• **Page**:
The most important point highlighted by Deng was that the market and planned economies were not about choosing capitalism or socialism. From around this time onwards, China embarked on a journey of true market reform.

Since then, the country’s outlook and standard of living has undergone tremendous change. Last year, China’s economy surpassed Japan’s to become the world’s second largest. China’s per capita GDP has also passed $3,000. And even as the outlook for the economies in the United States and Europe remained bleak, many Chinese were still intently focused on luxury items.

And yet, although China weathered the global economic crisis relatively well, there has been one example after another of domestic social unrest. The most notorious was what happened in Wukan in Guangdong Province, where villagers extracted pledges from Communist Party officials to allow local polls to be held in an open manner.

News has travelled fast on social media, such as microblog Weibo, about these developments – faster even, it seems, than the government is able to respond through official state-run media. This is all ultimately tied to the reforms unleashed three decades ago. And it raises the question of whether China can expect even more far-reaching changes as a result of the leadership transition later this year.

With no Deng-like strongman to lead the way, though, the answer looks to be no. Instead, this third wave of reforms will likely be less about economics and more about politics. There are already some indicators of what to expect from the 18th Party Congress scheduled to be held in October.

Certainly, this is a turbulent time, both domestically and internationally. It’s this reality, perhaps, that has prompted a number of senior Communist Party officials to take the unusual step of together calling for political reform. During China’s recent parliamentary sessions, a senior official from Guangdong called for reform led by the party’s leaders, a sentiment echoed by a senior official from Shaanxi.

• **Work instructions**:
1/ In the passage on China's reforms, where did villagers extract pledges from Communist Party officials to allow local polls to be held in an open manner?
2/ Please reproduce the part of the passage on China's reforms that opens with the words containing "And yet, although" and closes with "later this year.".
3/ Write what comes next in the passage on China's reforms, starting after its final sentence.
You won't need the listing for any of this.

Data entries:

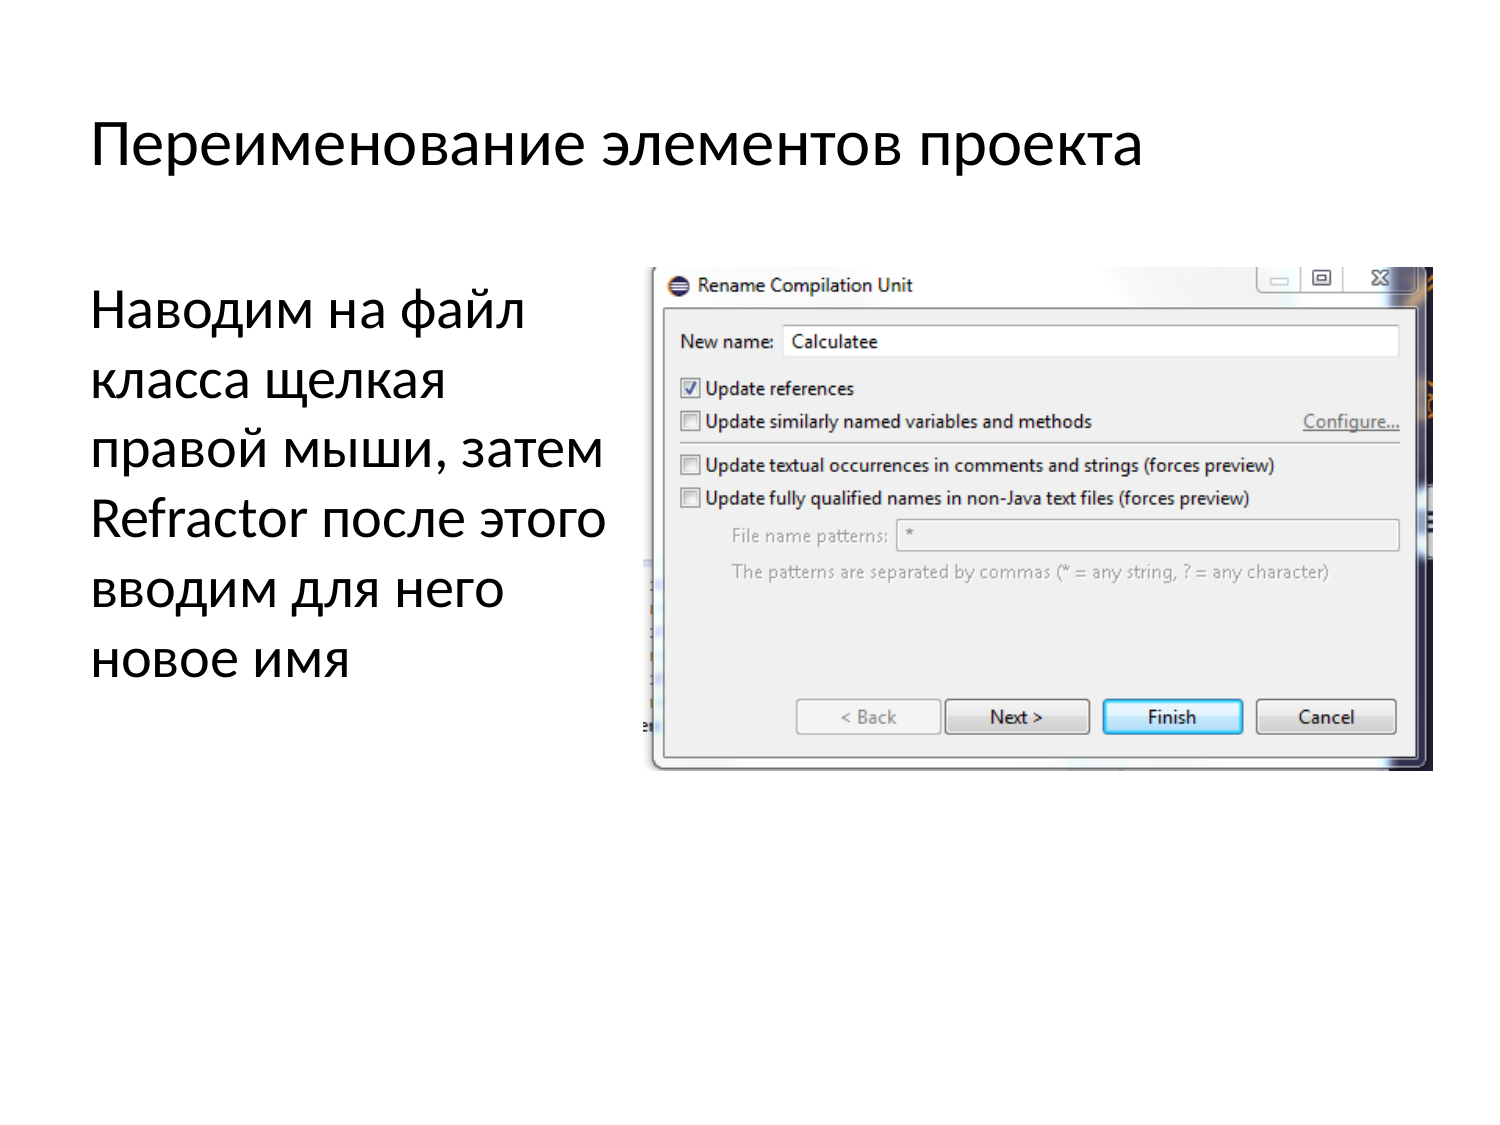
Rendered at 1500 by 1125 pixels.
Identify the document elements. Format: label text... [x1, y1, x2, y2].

list Наводим на файл класса щелкая правой мыши, затем Refractor после этого вводим для него новое имя [75, 262, 644, 1000]
picture [643, 267, 1433, 771]
title Переименование элементов проекта [75, 45, 1425, 233]
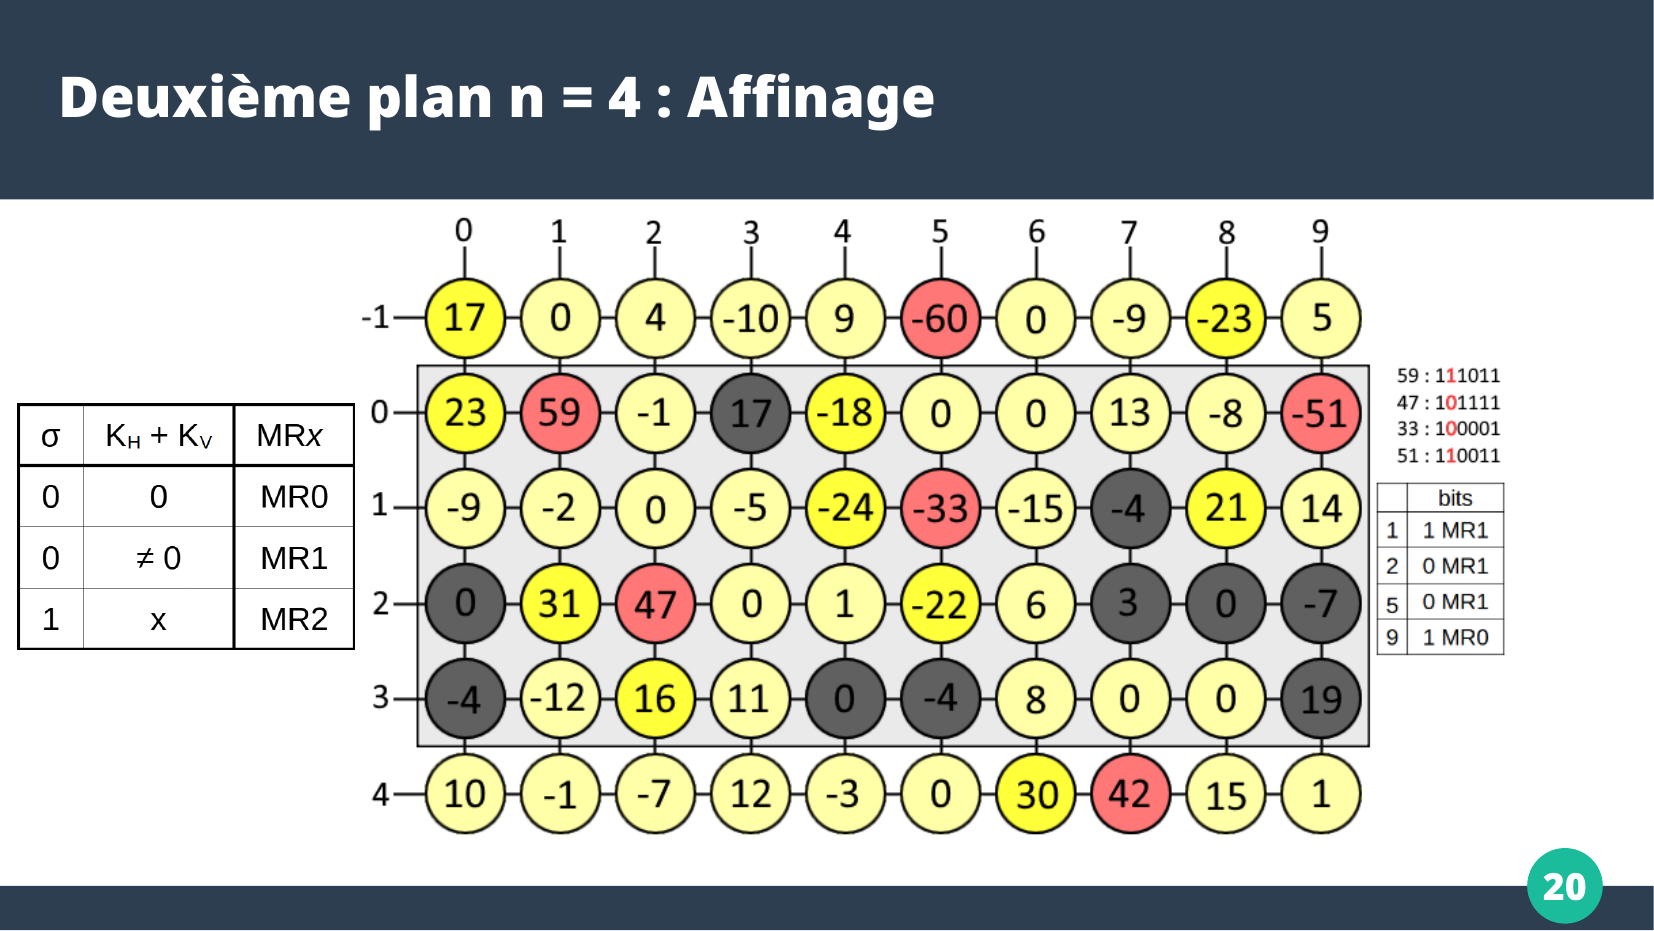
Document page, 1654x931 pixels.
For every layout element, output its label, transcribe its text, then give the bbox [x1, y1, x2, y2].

picture [357, 210, 1510, 848]
picture [17, 403, 355, 650]
title Deuxième plan n = 4 : Affinage [59, 37, 1595, 155]
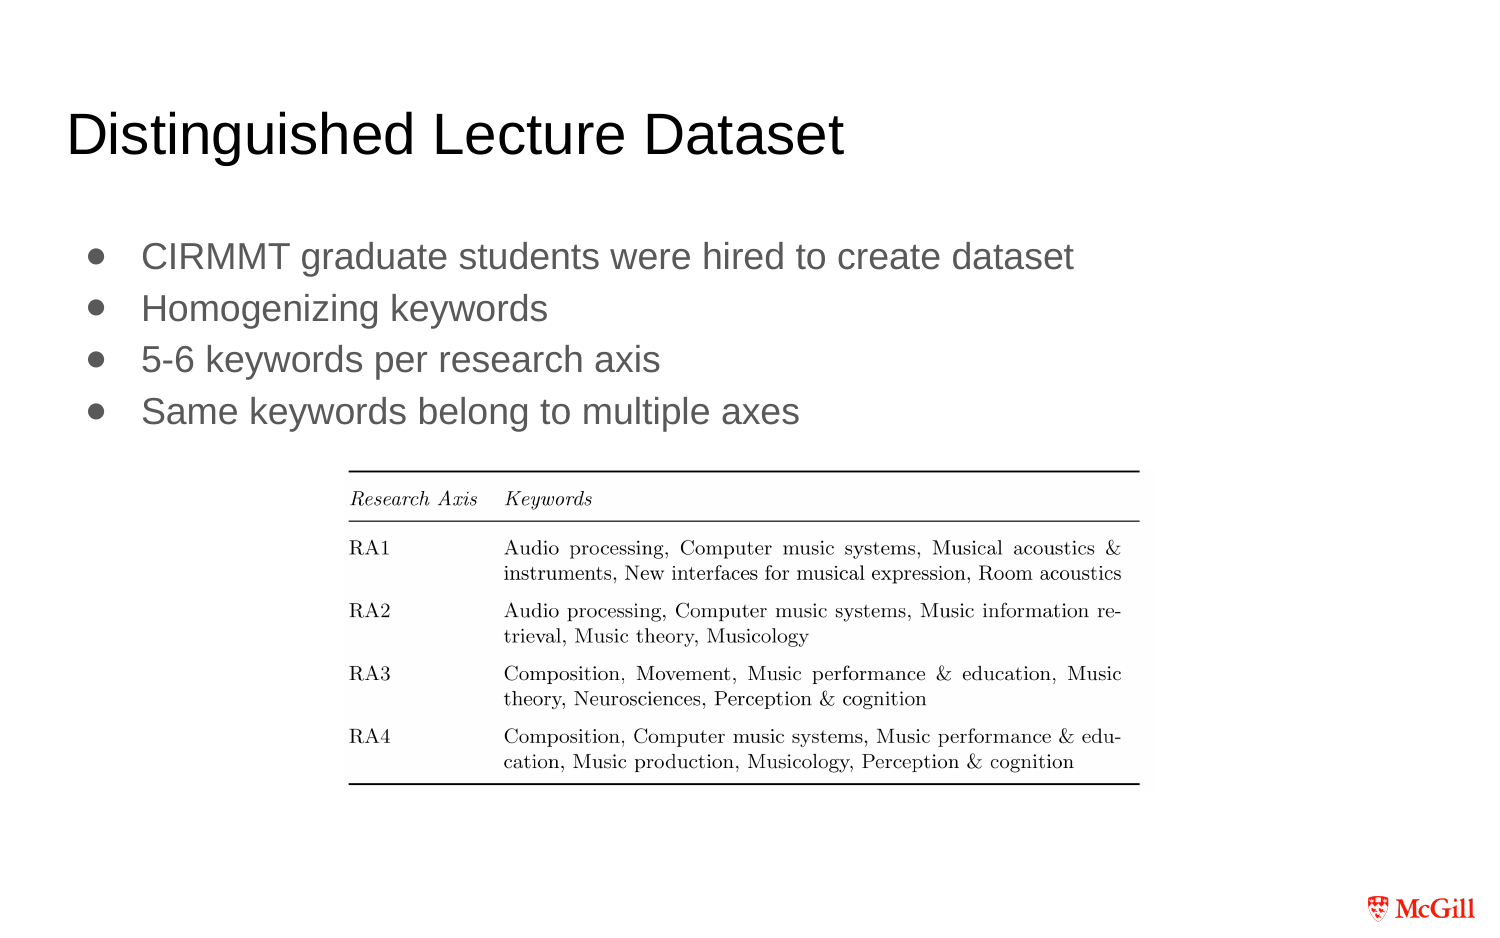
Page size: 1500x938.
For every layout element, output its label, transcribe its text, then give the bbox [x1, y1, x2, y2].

picture [344, 468, 1156, 792]
picture [1368, 896, 1475, 922]
title Distinguished Lecture Dataset [51, 81, 1449, 186]
list CIRMMT graduate students were hired to create dataset Homogenizing keywords 5-6 keywords per research axis Same keywords belong to multiple axes [51, 210, 1449, 833]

• **Replies**:
1/ In Wukan, in Guangdong Province.

2/
And yet, although China weathered the global economic crisis relatively well, there has been one example after another of domestic social unrest. The most notorious was what happened in Wukan in Guangdong Province, where villagers extracted pledges from Communist Party officials to allow local polls to be held in an open manner.

News has travelled fast on social media, such as microblog Weibo, about these developments – faster even, it seems, than the government is able to respond through official state-run media. This is all ultimately tied to the reforms unleashed three decades ago. And it raises the question of whether China can expect even more far-reaching changes as a result of the leadership transition later this year.

3/
Meanwhile, a report released by Tsinghua University has highlighted the emergence of China’s social contradictions, and called for a broad political push to remedy the situation. It said that China is caught between the extremes of misguided socialism and crony capitalism. The publication of the report was seen by the media as an effort by some of the country’s elites to push back against the status quo.

A third point on what to expect in China is tied to the international system. The Arab Spring and the mass demonstrations against the rule of Vladimir Putin have undoubtedly worried the Communist Party, and helped it realize that reform is a must. Indeed, although policing of Weibo has been strict, the government hasn’t tried to ban it outright, suggesting at least some flexibility on the issue of change. In the long run, greater freedom of expression, including criticism of the government, will actually encourage and enable the government to improve. An early sign of the acceptance of this reality came recently, when the Communist Party-controlled People’s Daily admitted microblogging is important for promoting social democracy and openness.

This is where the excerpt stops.